WHAT THE TASK REQUIRES
Render the entire listing below as a numbered list, leaving out the blank lines.

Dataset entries
------------------------------------------------

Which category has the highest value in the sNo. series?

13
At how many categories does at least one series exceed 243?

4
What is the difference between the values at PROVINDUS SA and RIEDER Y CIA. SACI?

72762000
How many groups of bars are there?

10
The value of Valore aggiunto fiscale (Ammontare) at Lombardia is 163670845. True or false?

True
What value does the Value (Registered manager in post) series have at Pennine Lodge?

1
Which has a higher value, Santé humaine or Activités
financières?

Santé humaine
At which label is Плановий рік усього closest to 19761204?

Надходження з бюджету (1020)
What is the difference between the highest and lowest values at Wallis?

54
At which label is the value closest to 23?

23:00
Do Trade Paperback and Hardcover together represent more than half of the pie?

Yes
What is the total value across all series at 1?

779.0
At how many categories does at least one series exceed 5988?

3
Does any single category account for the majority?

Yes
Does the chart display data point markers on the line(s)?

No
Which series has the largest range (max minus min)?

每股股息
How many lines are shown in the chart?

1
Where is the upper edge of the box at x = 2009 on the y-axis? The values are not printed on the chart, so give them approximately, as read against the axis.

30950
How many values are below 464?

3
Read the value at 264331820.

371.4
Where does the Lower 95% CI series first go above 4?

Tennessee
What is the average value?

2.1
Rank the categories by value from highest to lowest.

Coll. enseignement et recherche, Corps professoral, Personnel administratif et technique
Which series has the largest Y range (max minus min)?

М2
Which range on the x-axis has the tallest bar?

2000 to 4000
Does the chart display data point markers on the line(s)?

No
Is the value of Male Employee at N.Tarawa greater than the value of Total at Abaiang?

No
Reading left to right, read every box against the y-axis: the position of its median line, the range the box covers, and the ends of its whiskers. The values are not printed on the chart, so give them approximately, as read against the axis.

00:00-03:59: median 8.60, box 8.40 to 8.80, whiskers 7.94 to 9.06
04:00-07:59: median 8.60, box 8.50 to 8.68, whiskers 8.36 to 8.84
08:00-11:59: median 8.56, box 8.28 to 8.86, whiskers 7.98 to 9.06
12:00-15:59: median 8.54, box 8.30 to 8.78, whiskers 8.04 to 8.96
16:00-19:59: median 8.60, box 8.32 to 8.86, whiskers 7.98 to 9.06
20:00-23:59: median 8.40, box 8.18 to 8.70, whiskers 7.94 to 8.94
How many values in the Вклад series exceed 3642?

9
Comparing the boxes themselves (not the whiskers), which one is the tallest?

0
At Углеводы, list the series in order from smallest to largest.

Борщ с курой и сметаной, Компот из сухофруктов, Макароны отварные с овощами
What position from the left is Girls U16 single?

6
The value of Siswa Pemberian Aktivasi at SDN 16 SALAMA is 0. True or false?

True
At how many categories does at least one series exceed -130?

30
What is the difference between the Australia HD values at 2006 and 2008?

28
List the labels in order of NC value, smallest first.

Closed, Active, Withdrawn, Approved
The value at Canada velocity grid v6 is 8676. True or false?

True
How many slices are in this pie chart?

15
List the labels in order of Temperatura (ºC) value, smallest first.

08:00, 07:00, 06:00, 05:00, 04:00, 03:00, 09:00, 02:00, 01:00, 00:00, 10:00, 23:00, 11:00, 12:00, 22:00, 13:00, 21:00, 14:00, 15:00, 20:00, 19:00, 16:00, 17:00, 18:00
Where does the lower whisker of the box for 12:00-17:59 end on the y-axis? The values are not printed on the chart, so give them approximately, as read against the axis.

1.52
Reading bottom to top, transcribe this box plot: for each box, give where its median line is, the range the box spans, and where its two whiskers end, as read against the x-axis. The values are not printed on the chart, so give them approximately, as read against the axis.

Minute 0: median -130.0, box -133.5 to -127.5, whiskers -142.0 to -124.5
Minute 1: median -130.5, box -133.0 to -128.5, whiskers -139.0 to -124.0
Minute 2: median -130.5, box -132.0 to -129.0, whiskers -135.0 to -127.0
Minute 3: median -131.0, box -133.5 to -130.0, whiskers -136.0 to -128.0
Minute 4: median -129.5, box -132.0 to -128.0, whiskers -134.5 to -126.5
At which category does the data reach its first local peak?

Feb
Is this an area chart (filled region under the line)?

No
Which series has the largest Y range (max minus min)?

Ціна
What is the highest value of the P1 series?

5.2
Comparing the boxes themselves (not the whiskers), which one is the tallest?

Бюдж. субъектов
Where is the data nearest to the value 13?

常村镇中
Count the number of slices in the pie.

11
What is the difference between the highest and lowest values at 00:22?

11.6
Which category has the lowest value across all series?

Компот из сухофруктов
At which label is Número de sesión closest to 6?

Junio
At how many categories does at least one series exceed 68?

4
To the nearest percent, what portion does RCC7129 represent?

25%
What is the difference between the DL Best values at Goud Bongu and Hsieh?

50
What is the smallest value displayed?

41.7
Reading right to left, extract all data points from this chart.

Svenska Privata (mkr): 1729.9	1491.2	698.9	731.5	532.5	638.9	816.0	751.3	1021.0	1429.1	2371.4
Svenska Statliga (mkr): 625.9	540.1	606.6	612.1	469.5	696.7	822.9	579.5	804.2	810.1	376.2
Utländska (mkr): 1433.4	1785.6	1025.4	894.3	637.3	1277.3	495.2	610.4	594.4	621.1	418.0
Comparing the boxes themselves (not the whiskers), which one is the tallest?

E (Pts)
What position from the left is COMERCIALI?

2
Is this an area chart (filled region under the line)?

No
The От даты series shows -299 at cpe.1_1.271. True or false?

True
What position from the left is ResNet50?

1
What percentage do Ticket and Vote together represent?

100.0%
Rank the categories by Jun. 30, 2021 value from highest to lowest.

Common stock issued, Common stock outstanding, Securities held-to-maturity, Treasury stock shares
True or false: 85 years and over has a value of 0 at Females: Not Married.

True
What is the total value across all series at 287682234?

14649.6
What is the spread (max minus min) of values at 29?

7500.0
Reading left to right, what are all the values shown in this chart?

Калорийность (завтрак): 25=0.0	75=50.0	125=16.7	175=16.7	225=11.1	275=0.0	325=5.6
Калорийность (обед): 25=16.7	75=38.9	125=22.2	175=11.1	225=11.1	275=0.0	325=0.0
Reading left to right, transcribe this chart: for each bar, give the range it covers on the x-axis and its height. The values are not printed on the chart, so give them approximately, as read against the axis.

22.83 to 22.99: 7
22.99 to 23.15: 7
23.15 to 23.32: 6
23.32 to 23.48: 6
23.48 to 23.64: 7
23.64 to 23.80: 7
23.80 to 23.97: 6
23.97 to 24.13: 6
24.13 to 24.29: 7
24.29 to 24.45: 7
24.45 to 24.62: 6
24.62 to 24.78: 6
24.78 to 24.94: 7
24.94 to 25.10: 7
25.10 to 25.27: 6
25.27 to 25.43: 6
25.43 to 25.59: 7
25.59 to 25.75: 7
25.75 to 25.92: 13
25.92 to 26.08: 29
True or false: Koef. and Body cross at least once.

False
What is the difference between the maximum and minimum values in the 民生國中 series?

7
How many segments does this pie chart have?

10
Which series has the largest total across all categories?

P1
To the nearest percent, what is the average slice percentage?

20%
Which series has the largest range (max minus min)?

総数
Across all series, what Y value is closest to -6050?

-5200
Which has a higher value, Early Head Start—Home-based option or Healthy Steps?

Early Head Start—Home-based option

------------------------------------------------

EXPECTED ANSWER
1. Which category has the highest value in the sNo. series?
2. 13
3. At how many categories does at least one series exceed 243?
4. 4
5. What is the difference between the values at PROVINDUS SA and RIEDER Y CIA. SACI?
6. 72762000
7. How many groups of bars are there?
8. 10
9. The value of Valore aggiunto fiscale (Ammontare) at Lombardia is 163670845. True or false?
10. True
11. What value does the Value (Registered manager in post) series have at Pennine Lodge?
12. 1
13. Which has a higher value, Santé humaine or Activités
14. financières?
15. Santé humaine
16. At which label is Плановий рік усього closest to 19761204?
17. Надходження з бюджету (1020)
18. What is the difference between the highest and lowest values at Wallis?
19. 54
20. At which label is the value closest to 23?
21. 23:00
22. Do Trade Paperback and Hardcover together represent more than half of the pie?
23. Yes
24. What is the total value across all series at 1?
25. 779.0
26. At how many categories does at least one series exceed 5988?
27. 3
28. Does any single category account for the majority?
29. Yes
30. Does the chart display data point markers on the line(s)?
31. No
32. Which series has the largest range (max minus min)?
33. 每股股息
34. How many lines are shown in the chart?
35. 1
36. Where is the upper edge of the box at x = 2009 on the y-axis? The values are not printed on the chart, so give them approximately, as read against the axis.
37. 30950
38. How many values are below 464?
39. 3
40. Read the value at 264331820.
41. 371.4
42. Where does the Lower 95% CI series first go above 4?
43. Tennessee
44. What is the average value?
45. 2.1
46. Rank the categories by value from highest to lowest.
47. Coll. enseignement et recherche, Corps professoral, Personnel administratif et technique
48. Which series has the largest Y range (max minus min)?
49. М2
50. Which range on the x-axis has the tallest bar?
51. 2000 to 4000
52. Does the chart display data point markers on the line(s)?
53. No
54. Is the value of Male Employee at N.Tarawa greater than the value of Total at Abaiang?
55. No
56. Reading left to right, read every box against the y-axis: the position of its median line, the range the box covers, and the ends of its whiskers. The values are not printed on the chart, so give them approximately, as read against the axis.
57. 00:00-03:59: median 8.60, box 8.40 to 8.80, whiskers 7.94 to 9.06
58. 04:00-07:59: median 8.60, box 8.50 to 8.68, whiskers 8.36 to 8.84
59. 08:00-11:59: median 8.56, box 8.28 to 8.86, whiskers 7.98 to 9.06
60. 12:00-15:59: median 8.54, box 8.30 to 8.78, whiskers 8.04 to 8.96
61. 16:00-19:59: median 8.60, box 8.32 to 8.86, whiskers 7.98 to 9.06
62. 20:00-23:59: median 8.40, box 8.18 to 8.70, whiskers 7.94 to 8.94
63. How many values in the Вклад series exceed 3642?
64. 9
65. Comparing the boxes themselves (not the whiskers), which one is the tallest?
66. 0
67. At Углеводы, list the series in order from smallest to largest.
68. Борщ с курой и сметаной, Компот из сухофруктов, Макароны отварные с овощами
69. What position from the left is Girls U16 single?
70. 6
71. The value of Siswa Pemberian Aktivasi at SDN 16 SALAMA is 0. True or false?
72. True
73. At how many categories does at least one series exceed -130?
74. 30
75. What is the difference between the Australia HD values at 2006 and 2008?
76. 28
77. List the labels in order of NC value, smallest first.
78. Closed, Active, Withdrawn, Approved
79. The value at Canada velocity grid v6 is 8676. True or false?
80. True
81. How many slices are in this pie chart?
82. 15
83. List the labels in order of Temperatura (ºC) value, smallest first.
84. 08:00, 07:00, 06:00, 05:00, 04:00, 03:00, 09:00, 02:00, 01:00, 00:00, 10:00, 23:00, 11:00, 12:00, 22:00, 13:00, 21:00, 14:00, 15:00, 20:00, 19:00, 16:00, 17:00, 18:00
85. Where does the lower whisker of the box for 12:00-17:59 end on the y-axis? The values are not printed on the chart, so give them approximately, as read against the axis.
86. 1.52
87. Reading bottom to top, transcribe this box plot: for each box, give where its median line is, the range the box spans, and where its two whiskers end, as read against the x-axis. The values are not printed on the chart, so give them approximately, as read against the axis.
88. Minute 0: median -130.0, box -133.5 to -127.5, whiskers -142.0 to -124.5
89. Minute 1: median -130.5, box -133.0 to -128.5, whiskers -139.0 to -124.0
90. Minute 2: median -130.5, box -132.0 to -129.0, whiskers -135.0 to -127.0
91. Minute 3: median -131.0, box -133.5 to -130.0, whiskers -136.0 to -128.0
92. Minute 4: median -129.5, box -132.0 to -128.0, whiskers -134.5 to -126.5
93. At which category does the data reach its first local peak?
94. Feb
95. Is this an area chart (filled region under the line)?
96. No
97. Which series has the largest Y range (max minus min)?
98. Ціна
99. What is the highest value of the P1 series?
100. 5.2
101. Comparing the boxes themselves (not the whiskers), which one is the tallest?
102. Бюдж. субъектов
103. Where is the data nearest to the value 13?
104. 常村镇中
105. Count the number of slices in the pie.
106. 11
107. What is the difference between the highest and lowest values at 00:22?
108. 11.6
109. Which category has the lowest value across all series?
110. Компот из сухофруктов
111. At which label is Número de sesión closest to 6?
112. Junio
113. At how many categories does at least one series exceed 68?
114. 4
115. To the nearest percent, what portion does RCC7129 represent?
116. 25%
117. What is the difference between the DL Best values at Goud Bongu and Hsieh?
118. 50
119. What is the smallest value displayed?
120. 41.7
121. Reading right to left, extract all data points from this chart.
122. Svenska Privata (mkr): 1729.9	1491.2	698.9	731.5	532.5	638.9	816.0	751.3	1021.0	1429.1	2371.4
123. Svenska Statliga (mkr): 625.9	540.1	606.6	612.1	469.5	696.7	822.9	579.5	804.2	810.1	376.2
124. Utländska (mkr): 1433.4	1785.6	1025.4	894.3	637.3	1277.3	495.2	610.4	594.4	621.1	418.0
125. Comparing the boxes themselves (not the whiskers), which one is the tallest?
126. E (Pts)
127. What position from the left is COMERCIALI?
128. 2
129. Is this an area chart (filled region under the line)?
130. No
131. The От даты series shows -299 at cpe.1_1.271. True or false?
132. True
133. What position from the left is ResNet50?
134. 1
135. What percentage do Ticket and Vote together represent?
136. 100.0%
137. Rank the categories by Jun. 30, 2021 value from highest to lowest.
138. Common stock issued, Common stock outstanding, Securities held-to-maturity, Treasury stock shares
139. True or false: 85 years and over has a value of 0 at Females: Not Married.
140. True
141. What is the total value across all series at 287682234?
142. 14649.6
143. What is the spread (max minus min) of values at 29?
144. 7500.0
145. Reading left to right, what are all the values shown in this chart?
146. Калорийность (завтрак): 25=0.0	75=50.0	125=16.7	175=16.7	225=11.1	275=0.0	325=5.6
147. Калорийность (обед): 25=16.7	75=38.9	125=22.2	175=11.1	225=11.1	275=0.0	325=0.0
148. Reading left to right, transcribe this chart: for each bar, give the range it covers on the x-axis and its height. The values are not printed on the chart, so give them approximately, as read against the axis.
149. 22.83 to 22.99: 7
150. 22.99 to 23.15: 7
151. 23.15 to 23.32: 6
152. 23.32 to 23.48: 6
153. 23.48 to 23.64: 7
154. 23.64 to 23.80: 7
155. 23.80 to 23.97: 6
156. 23.97 to 24.13: 6
157. 24.13 to 24.29: 7
158. 24.29 to 24.45: 7
159. 24.45 to 24.62: 6
160. 24.62 to 24.78: 6
161. 24.78 to 24.94: 7
162. 24.94 to 25.10: 7
163. 25.10 to 25.27: 6
164. 25.27 to 25.43: 6
165. 25.43 to 25.59: 7
166. 25.59 to 25.75: 7
167. 25.75 to 25.92: 13
168. 25.92 to 26.08: 29
169. True or false: Koef. and Body cross at least once.
170. False
171. What is the difference between the maximum and minimum values in the 民生國中 series?
172. 7
173. How many segments does this pie chart have?
174. 10
175. Which series has the largest total across all categories?
176. P1
177. To the nearest percent, what is the average slice percentage?
178. 20%
179. Which series has the largest range (max minus min)?
180. 総数
181. Across all series, what Y value is closest to -6050?
182. -5200
183. Which has a higher value, Early Head Start—Home-based option or Healthy Steps?
184. Early Head Start—Home-based option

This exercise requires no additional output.